START Input material
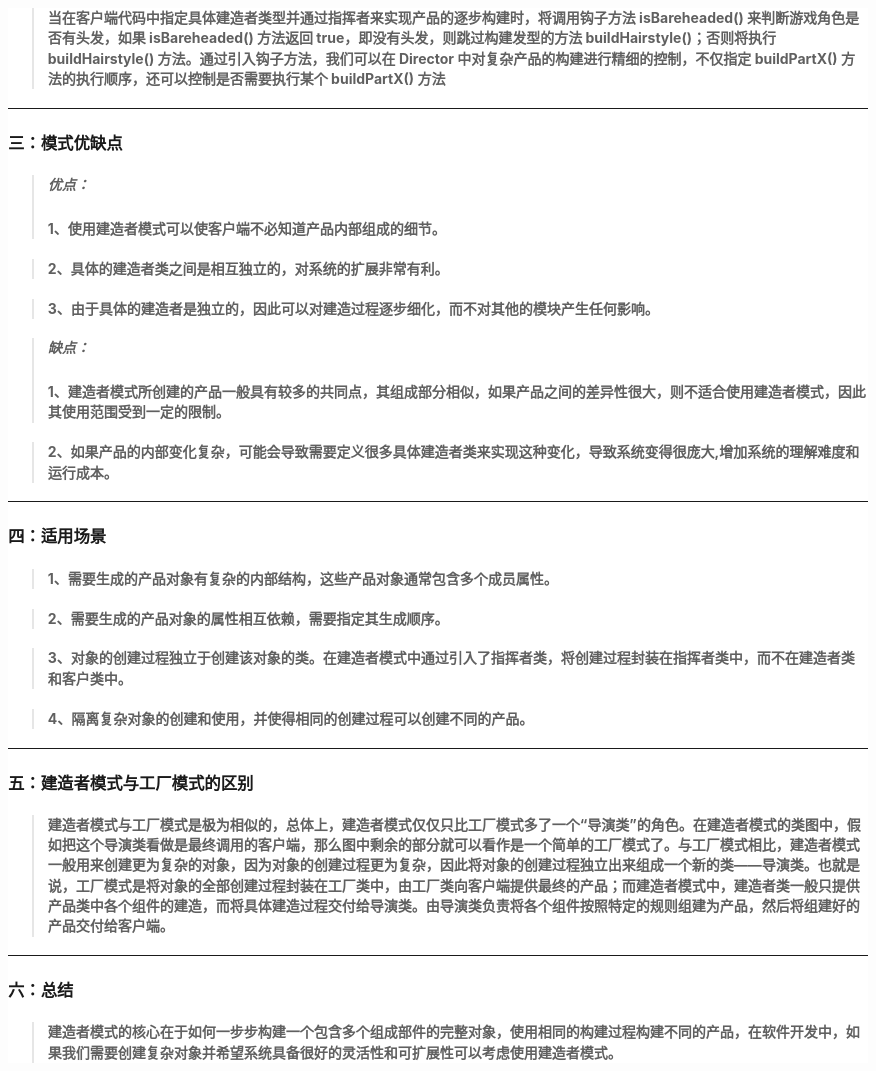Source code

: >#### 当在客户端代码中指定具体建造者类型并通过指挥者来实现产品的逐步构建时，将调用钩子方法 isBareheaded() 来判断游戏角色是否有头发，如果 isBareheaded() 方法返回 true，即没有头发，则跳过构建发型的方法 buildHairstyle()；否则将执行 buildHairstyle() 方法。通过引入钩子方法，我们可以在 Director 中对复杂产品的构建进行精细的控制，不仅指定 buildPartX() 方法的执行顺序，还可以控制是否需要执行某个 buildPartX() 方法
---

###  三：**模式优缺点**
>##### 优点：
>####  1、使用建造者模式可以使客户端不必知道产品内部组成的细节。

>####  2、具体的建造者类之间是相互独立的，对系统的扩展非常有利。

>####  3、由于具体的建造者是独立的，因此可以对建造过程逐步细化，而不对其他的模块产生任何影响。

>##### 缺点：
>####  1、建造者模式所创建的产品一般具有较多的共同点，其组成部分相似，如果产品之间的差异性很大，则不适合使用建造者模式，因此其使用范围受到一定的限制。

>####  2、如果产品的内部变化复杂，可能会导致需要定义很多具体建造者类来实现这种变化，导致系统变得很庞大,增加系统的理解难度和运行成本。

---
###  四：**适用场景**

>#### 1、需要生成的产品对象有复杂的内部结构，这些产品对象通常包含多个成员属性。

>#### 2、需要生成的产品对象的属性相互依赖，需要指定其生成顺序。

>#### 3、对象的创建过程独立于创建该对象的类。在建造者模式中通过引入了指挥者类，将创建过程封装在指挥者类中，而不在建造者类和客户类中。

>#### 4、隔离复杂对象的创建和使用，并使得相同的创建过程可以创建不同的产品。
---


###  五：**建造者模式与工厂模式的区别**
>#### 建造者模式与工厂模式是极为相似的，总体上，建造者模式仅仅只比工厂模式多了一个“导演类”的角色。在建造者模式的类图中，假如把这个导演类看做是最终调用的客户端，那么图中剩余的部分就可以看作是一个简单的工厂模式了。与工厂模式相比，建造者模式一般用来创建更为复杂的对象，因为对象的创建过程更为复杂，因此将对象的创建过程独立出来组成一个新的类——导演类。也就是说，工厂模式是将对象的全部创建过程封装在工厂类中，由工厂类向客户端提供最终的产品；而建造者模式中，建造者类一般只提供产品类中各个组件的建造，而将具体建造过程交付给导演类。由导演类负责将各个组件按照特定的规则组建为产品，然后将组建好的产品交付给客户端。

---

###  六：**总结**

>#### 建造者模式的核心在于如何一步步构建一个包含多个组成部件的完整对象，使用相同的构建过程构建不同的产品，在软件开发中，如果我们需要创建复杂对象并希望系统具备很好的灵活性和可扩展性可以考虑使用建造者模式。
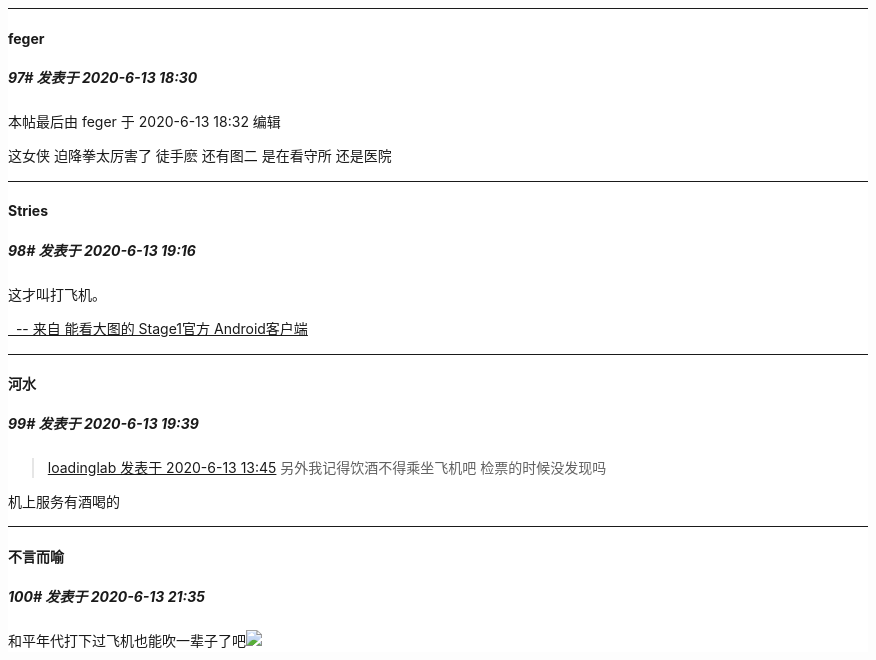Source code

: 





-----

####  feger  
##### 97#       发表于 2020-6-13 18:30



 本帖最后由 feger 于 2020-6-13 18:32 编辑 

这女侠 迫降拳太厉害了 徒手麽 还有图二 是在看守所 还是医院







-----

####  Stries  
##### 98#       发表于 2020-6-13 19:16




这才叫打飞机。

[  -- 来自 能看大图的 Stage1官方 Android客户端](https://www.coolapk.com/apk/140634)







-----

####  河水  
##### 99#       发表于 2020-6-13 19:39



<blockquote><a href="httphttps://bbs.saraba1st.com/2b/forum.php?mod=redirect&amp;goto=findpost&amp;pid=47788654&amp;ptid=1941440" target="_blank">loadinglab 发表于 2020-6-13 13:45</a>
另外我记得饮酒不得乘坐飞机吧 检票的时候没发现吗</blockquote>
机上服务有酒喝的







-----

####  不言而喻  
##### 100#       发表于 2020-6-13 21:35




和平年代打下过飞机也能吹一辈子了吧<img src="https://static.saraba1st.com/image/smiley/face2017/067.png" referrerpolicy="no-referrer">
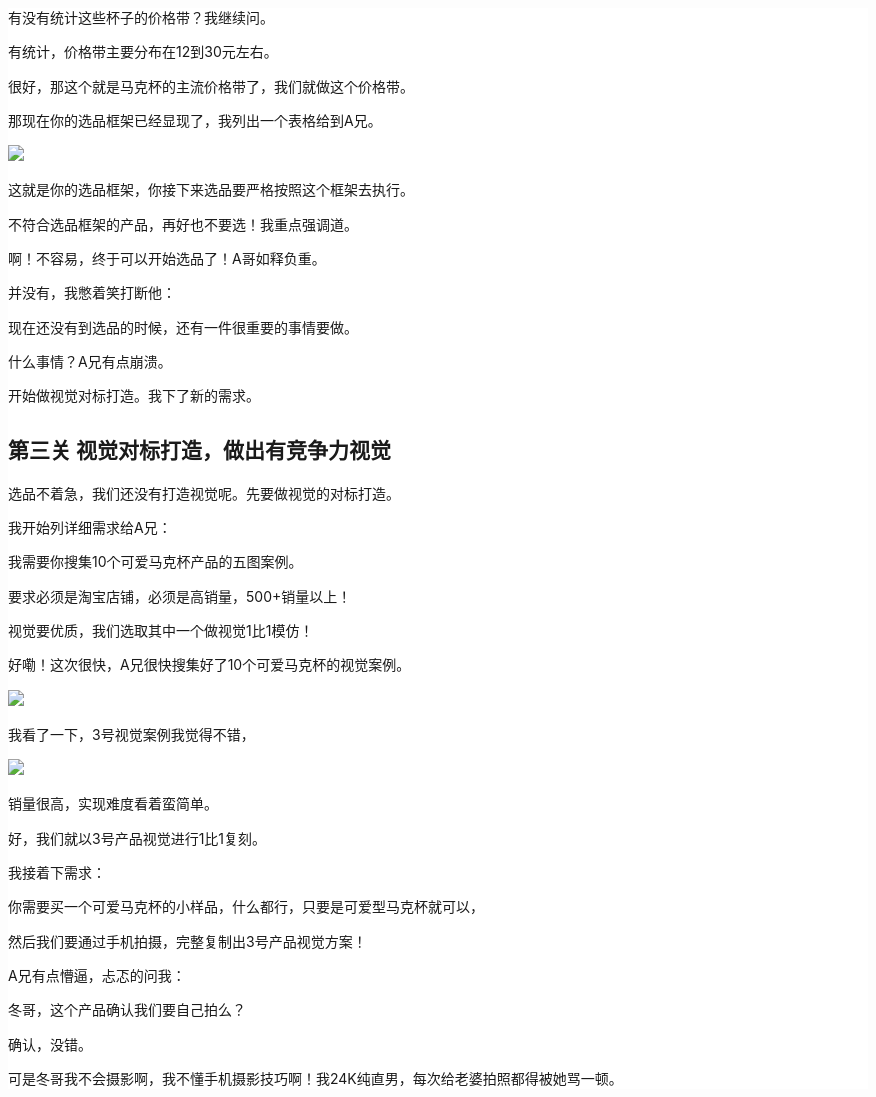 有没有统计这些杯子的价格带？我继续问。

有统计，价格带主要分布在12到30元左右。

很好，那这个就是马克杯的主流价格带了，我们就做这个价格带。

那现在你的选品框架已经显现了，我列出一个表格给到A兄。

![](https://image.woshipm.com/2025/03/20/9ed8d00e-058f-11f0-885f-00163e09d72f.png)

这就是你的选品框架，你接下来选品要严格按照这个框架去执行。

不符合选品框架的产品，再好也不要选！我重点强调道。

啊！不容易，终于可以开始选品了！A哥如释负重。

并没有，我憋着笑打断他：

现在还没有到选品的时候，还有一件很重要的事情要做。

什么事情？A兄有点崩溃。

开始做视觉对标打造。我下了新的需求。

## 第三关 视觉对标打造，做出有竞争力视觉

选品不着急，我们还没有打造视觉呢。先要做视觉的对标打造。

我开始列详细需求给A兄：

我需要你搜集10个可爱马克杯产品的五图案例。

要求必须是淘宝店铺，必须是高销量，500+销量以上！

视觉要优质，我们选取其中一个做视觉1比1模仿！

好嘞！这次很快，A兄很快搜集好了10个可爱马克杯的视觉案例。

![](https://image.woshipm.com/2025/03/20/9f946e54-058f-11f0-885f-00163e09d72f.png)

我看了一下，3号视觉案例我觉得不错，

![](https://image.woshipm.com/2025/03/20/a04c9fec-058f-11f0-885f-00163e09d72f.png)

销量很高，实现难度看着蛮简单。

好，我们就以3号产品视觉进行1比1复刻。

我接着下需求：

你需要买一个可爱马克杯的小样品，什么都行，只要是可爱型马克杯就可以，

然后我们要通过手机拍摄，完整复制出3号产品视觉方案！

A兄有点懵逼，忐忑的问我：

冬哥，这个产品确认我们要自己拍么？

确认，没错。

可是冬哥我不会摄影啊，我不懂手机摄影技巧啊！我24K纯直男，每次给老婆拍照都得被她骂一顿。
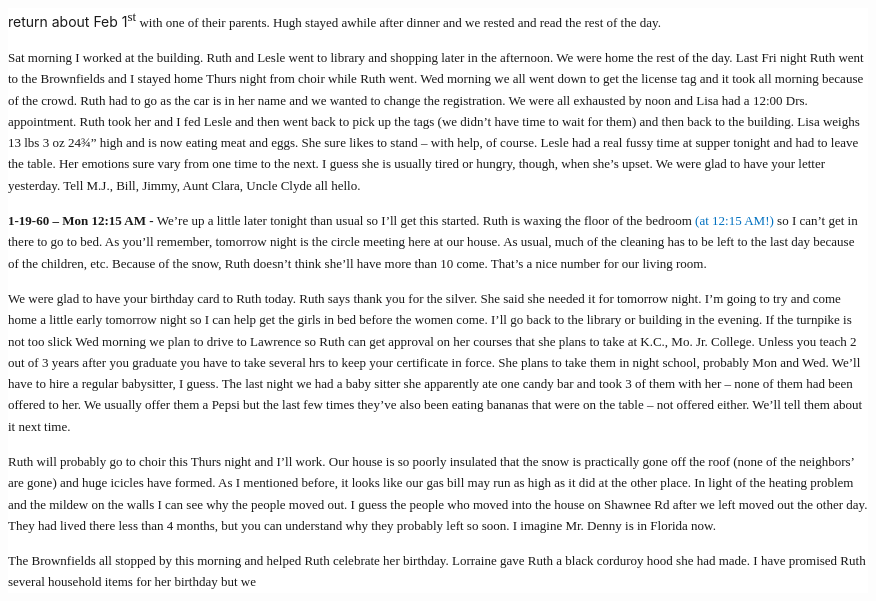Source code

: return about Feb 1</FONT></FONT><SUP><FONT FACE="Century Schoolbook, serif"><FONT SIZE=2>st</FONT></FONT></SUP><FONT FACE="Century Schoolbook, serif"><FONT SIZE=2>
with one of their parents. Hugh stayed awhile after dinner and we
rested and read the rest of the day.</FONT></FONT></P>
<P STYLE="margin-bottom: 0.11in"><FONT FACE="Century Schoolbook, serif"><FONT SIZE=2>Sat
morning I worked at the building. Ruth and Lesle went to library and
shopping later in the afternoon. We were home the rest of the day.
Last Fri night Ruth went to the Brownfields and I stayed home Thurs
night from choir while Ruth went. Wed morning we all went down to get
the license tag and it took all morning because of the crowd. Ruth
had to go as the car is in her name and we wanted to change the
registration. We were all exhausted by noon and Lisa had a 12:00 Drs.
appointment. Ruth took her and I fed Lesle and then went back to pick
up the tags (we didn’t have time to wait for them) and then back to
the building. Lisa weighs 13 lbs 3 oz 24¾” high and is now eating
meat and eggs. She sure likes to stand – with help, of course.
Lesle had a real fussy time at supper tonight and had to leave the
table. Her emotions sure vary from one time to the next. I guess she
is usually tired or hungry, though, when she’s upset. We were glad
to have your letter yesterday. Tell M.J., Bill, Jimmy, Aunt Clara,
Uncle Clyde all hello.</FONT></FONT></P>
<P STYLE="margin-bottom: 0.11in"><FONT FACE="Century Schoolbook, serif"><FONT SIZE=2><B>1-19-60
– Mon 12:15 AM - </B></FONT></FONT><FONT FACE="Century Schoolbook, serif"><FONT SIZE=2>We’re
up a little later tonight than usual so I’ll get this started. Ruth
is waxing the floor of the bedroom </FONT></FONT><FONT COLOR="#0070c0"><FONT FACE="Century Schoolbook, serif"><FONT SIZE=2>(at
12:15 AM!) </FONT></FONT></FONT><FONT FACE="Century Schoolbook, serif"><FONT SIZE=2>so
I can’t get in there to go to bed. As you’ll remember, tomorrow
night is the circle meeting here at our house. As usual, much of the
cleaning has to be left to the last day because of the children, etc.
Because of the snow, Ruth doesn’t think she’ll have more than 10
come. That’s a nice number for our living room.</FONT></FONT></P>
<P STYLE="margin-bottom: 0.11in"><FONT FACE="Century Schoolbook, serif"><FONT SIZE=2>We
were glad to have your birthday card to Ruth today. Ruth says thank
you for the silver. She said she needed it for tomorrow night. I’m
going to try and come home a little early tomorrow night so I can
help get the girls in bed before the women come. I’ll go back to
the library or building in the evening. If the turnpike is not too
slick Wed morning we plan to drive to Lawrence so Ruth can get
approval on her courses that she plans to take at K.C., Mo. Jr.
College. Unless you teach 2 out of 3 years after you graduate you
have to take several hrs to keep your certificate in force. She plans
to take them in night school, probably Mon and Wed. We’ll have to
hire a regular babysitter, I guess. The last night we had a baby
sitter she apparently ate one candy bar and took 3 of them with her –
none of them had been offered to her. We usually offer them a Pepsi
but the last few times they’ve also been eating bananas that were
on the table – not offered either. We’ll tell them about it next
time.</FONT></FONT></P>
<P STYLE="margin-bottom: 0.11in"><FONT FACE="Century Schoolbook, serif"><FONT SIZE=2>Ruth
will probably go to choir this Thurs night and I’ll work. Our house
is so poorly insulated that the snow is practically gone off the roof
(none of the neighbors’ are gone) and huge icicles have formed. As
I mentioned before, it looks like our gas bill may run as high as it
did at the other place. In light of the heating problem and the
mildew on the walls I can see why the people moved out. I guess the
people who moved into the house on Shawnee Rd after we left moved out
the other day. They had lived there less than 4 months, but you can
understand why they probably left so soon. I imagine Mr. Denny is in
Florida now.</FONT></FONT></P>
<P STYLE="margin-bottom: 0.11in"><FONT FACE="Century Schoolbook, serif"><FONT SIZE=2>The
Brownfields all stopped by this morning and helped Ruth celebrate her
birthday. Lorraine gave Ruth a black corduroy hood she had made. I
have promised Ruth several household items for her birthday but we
END Input material
__Problem description__: Where in the entries does the word "people" occur? Copy out each line that has it.

__Exercise result__:
mildew on the walls I can see why the people moved out. I guess the
people who moved into the house on Shawnee Rd after we left moved out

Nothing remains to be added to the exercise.